__TASK INSTRUCTIONS__:
A - Copy the records word for word, starting at the line that contains "name author: (Sw.) Desv. ex DC." and going through the end of the records.
B - Continue the email about the FPGA watchdog timer from the point where it stops.

__PAGE TEXT__:
▼
[Diy_efi] RE: Fast A/D and FPGA

Steven Donegan donegan
Wed Feb 28 21:34:54 UTC 2007


Ian is already on the watchdog timer thing - I am thinking a signal from the CPU to the FPGA on perhaps a once/second - hard to imagine any steady state situation where a 1 second timer wouldn't be sufficient. However if you have any other thoughts please share them.


Bevan Weiss <kaizen__ at hotmail.com> wrote: I would recommend using a watchdog timer of some sort to ensure that if 
things go bad the processor (and FPGA) won't just continue on doing 
anything silly.  A separate dedicated watchdog chip isn't very expensive 
and they're pretty easy to use, the other option (which is nicer in 
terms of board real estate and unit cost) is to implement the watchdog 
timer in the FPGA.

Bevan

> At the moment the fast ADC is a 400K samples/second unit. Depending on scope results on a real engine we should know pretty quickly what the real data rates are going to be. The fast one connects to the future FPGA via parallel connections. The slower ADC's (currently 8 of them) attach to the FPGA via SPI. The FPGA is intended to offload the CPU not only on the collection side but also on the event side - where the FPGA will do things like fire injectors/ignition coils on a 'pre-determined' schedule buy the CPU. If the CPU does not decide an update to state is required the FPGA will just do the pre-computed deeds on schedule.
▲
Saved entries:
▼
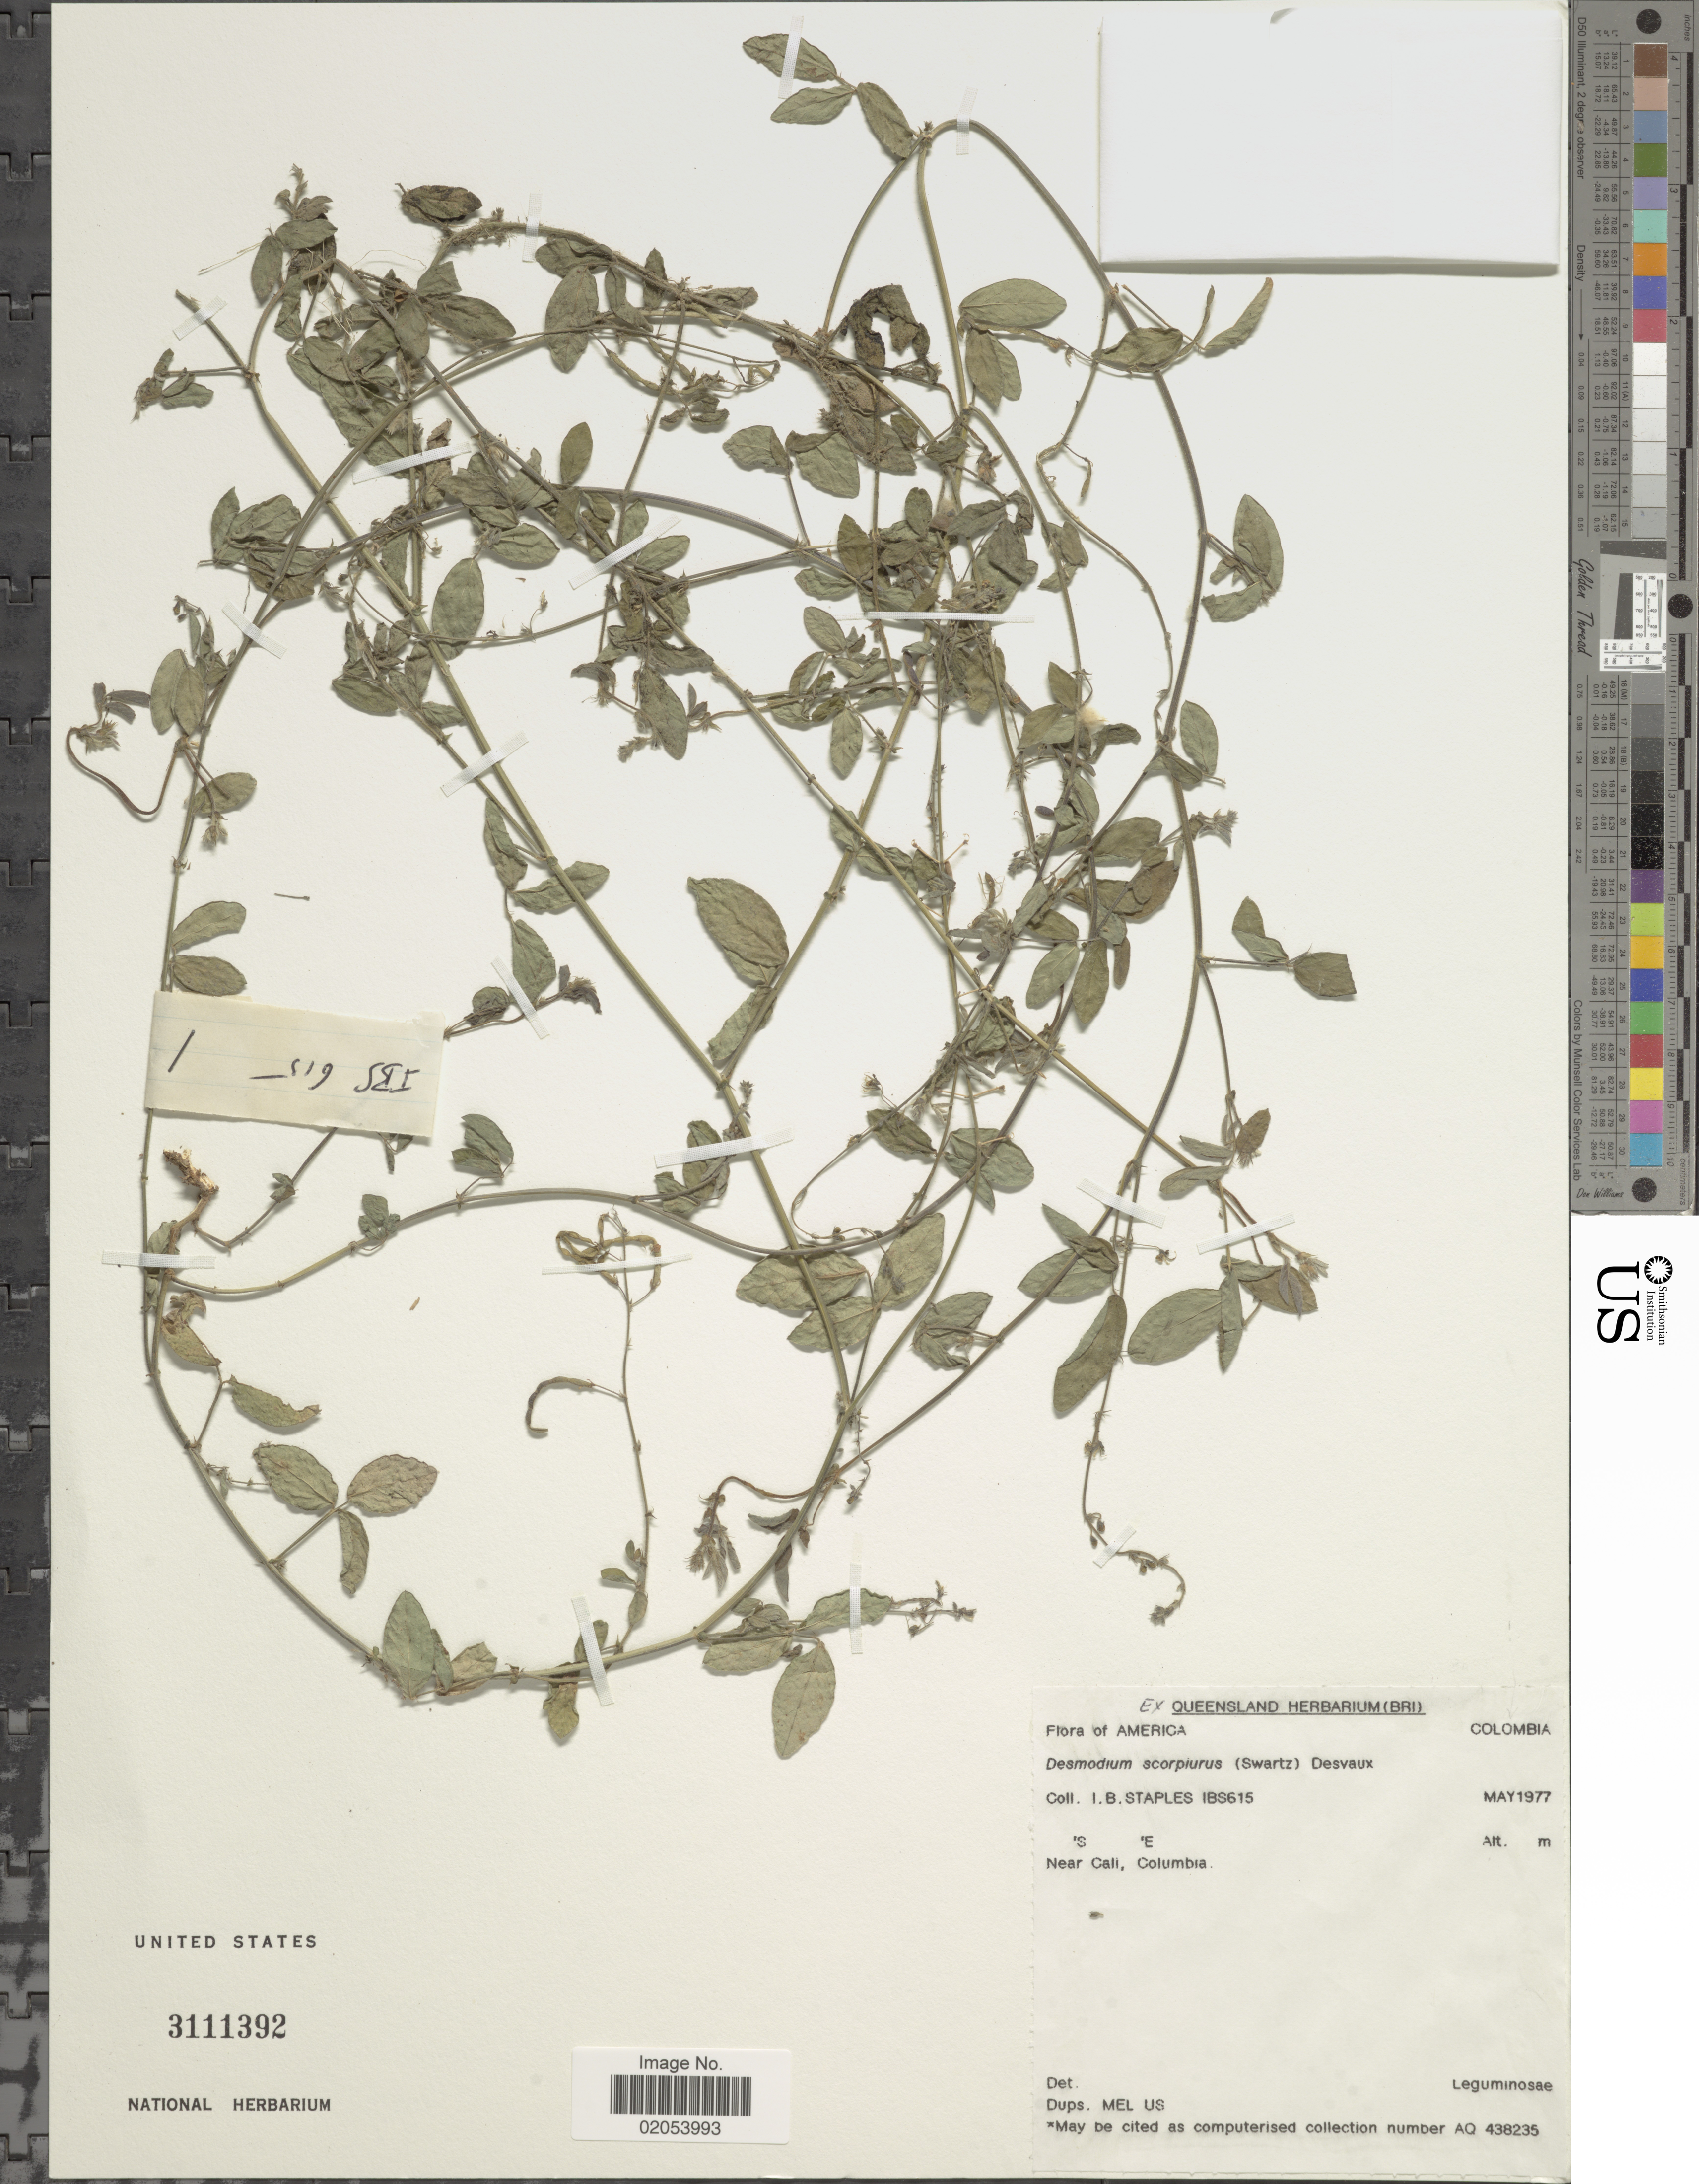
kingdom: Plantae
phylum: Tracheophyta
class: Magnoliopsida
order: Fabales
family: Fabaceae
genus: Desmodium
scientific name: Desmodium scorpiurus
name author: (Sw.) Desv. ex DC.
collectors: I. Staples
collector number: IBS615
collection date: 1977-05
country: Colombia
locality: Near Cali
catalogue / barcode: US 3111392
▲
__ANSWERS FOR THE EXERCISE__:
A -
name author: (Sw.) Desv. ex DC.
collectors: I. Staples
collector number: IBS615
collection date: 1977-05
country: Colombia
locality: Near Cali
catalogue / barcode: US 3111392

B -
>
> The tools I personally am using allow for the use of Verilog or VHDL. I lean more towards Verilog myself. Ian can use whatever he wants to use :-)
>
> At some point the FPGA may well have a CPU core in which case the system chip count goes down a bit...
>
>
> James Holland  wrote: > I'll take that one...
>   
>> The fast A/D is for ion sensing.
>>
>> Only one ADC is needed per bank of cylinders (bank = set of cylinders
>> with non overlapping firing events)
>>
>> I've designed a spec which will probably go onto an FPGA. I'll put it on
>> the website shortly.
>>
>> snip
>>
>>
>>
>>     
>
> That sounds like a good plan. I have used a similar approach a few times. A
> microcontroller and an FPGA can give a huge amount of performance pretty
> cheaply. There's nothing like parallel processing to speed things up and you
> can do a lot of things simultaneously in an FPGA. Are you using VHDL for the
> FPGA design?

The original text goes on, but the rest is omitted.